YOUR GOAL = Return exactly the lines below, starting with the one that has "Fig. 3 Comparison" and going on through the one that has "Fig. 3. One".

Top of INFORMATION SHOWN

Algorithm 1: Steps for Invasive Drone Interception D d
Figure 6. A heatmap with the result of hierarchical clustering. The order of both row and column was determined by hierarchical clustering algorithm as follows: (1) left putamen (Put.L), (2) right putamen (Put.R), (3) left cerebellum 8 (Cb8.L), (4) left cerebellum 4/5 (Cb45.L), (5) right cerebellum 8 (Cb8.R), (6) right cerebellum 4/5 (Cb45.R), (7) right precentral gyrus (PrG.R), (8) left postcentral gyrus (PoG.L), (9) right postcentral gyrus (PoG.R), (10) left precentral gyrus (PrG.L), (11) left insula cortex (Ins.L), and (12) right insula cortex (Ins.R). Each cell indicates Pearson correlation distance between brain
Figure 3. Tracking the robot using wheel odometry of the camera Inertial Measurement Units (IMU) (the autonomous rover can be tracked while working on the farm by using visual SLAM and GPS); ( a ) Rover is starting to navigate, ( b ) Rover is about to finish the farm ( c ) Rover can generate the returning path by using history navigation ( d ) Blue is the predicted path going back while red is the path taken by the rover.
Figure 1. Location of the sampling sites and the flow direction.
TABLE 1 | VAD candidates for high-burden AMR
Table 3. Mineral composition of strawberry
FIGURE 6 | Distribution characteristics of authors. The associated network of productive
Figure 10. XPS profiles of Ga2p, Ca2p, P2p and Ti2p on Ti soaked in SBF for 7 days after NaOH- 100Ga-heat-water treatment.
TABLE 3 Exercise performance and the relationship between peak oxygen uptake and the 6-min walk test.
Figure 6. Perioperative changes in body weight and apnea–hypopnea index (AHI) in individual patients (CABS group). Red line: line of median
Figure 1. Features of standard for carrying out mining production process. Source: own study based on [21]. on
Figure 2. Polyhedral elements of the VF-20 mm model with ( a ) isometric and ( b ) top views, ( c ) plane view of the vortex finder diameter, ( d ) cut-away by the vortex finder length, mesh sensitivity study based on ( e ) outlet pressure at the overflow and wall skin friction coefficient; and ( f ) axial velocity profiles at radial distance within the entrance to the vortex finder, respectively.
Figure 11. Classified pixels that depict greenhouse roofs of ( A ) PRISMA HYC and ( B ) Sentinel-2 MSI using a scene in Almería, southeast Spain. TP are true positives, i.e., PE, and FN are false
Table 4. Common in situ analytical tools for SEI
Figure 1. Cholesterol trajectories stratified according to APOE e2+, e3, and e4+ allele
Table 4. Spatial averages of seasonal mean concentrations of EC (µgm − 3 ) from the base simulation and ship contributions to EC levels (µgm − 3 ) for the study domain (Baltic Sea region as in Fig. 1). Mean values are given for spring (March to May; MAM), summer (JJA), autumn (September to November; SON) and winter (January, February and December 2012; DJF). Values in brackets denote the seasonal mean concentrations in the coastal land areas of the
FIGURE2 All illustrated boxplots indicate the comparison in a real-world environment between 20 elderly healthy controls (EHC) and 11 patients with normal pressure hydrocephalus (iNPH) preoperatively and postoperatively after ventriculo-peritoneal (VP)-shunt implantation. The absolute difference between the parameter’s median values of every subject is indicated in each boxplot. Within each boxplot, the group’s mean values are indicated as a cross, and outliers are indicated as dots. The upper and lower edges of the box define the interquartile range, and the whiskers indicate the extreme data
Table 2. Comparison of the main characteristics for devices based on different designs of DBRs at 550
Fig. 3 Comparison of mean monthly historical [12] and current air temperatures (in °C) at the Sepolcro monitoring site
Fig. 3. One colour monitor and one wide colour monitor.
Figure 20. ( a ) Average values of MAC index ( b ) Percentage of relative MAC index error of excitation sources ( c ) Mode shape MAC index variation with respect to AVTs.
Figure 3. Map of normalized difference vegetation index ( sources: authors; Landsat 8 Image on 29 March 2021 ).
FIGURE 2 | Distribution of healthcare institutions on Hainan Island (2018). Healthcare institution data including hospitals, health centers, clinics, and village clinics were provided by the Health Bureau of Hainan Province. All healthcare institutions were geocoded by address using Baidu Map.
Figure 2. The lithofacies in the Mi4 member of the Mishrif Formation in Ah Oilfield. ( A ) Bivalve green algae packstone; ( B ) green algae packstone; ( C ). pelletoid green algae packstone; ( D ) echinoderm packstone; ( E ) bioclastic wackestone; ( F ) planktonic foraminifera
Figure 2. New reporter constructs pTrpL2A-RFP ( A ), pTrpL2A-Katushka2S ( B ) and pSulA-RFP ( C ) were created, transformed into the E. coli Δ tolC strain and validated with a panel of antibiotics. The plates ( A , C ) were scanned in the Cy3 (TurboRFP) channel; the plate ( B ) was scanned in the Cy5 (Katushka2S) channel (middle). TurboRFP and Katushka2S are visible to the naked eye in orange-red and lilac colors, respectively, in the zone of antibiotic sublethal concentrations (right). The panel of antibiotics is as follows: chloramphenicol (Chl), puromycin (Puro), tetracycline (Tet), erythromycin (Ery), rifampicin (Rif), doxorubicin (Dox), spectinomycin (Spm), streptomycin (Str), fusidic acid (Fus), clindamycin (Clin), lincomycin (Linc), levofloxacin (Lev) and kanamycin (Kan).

Bottom of INFORMATION SHOWN

EXERCISE RESPONSE =
Fig. 3 Comparison of mean monthly historical [12] and current air temperatures (in °C) at the Sepolcro monitoring site
Fig. 3. One colour monitor and one wide colour monitor.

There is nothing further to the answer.